What I took from this was that what Lyotard was trying to get at is technology was not something created by humans. It was discovered. As life evolved from a single cell, to humans, so did the need for these technological changes in order for our survival. It tied into the premise of creating a non-biological human life form because it is a fact that our biological home may not be suited for biological life in the future. So if humans are going to survive, it may have to be through technology.

As for the reason why Lyotard wrote in such a confusing manner, the answer might be quite simple. To understand this essay, it takes very in-depth thinking, problem solving, and contextual clues. He is proving how amazing the machine of human thought actually is. How could somebody program an equivalent to human thought? How can anyone truely describe it?
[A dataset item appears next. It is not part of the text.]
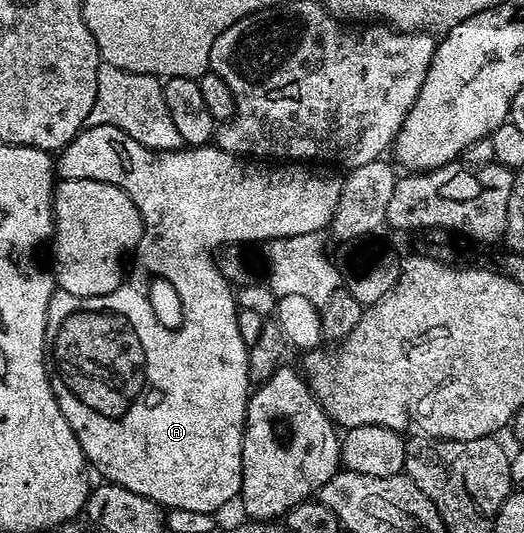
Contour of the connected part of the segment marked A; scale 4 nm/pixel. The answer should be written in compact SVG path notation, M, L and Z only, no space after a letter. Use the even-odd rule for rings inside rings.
M87 126L80 130L78 136L65 149L57 154L57 174L60 179L84 178L85 180L105 181L123 189L140 210L144 220L143 246L139 250L139 270L135 270L135 278L131 282L123 279L120 286L108 295L82 298L70 292L56 289L49 300L47 313L47 375L55 393L57 404L69 420L73 432L83 449L83 456L100 474L100 479L108 483L129 488L129 492L137 492L137 496L149 496L157 505L171 509L203 512L214 515L226 502L240 497L243 489L243 429L247 427L247 403L252 384L247 367L248 347L241 340L241 328L237 328L240 309L237 305L237 294L232 283L219 271L216 251L224 244L244 244L243 242L262 242L267 244L272 239L299 236L301 233L326 231L331 224L331 217L337 208L337 200L341 196L343 178L340 175L326 174L326 169L310 170L307 164L260 164L255 160L225 152L219 146L187 146L177 150L160 150L158 152L139 144L121 128L111 126ZM165 276L168 287L179 297L183 305L183 323L179 330L171 330L168 324L161 324L147 310L145 291L147 278Z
The way in which this essay is written, is a point all in itself, and it is a point well taken. There is still a lot of time to figure this problem out, but for now it seems impossible to create human thought.

Adam Johns said...

Phil - great feedback.

Chris - the rewritten version has the virtues of clarity and focus. It also has a single key difficulty: you do relatively little beyond repeating what Lyotard has to say in a slightly different way, and repeating some context that we discussed in detail in class. There is absolutely nothing of substance here about analyzing the passage itself, explaining why it's difficult or how we can figure it out (I think Phil raised the same issue about the earlier version). Instead it's all about the context - a context that we mostly raised in class anyway.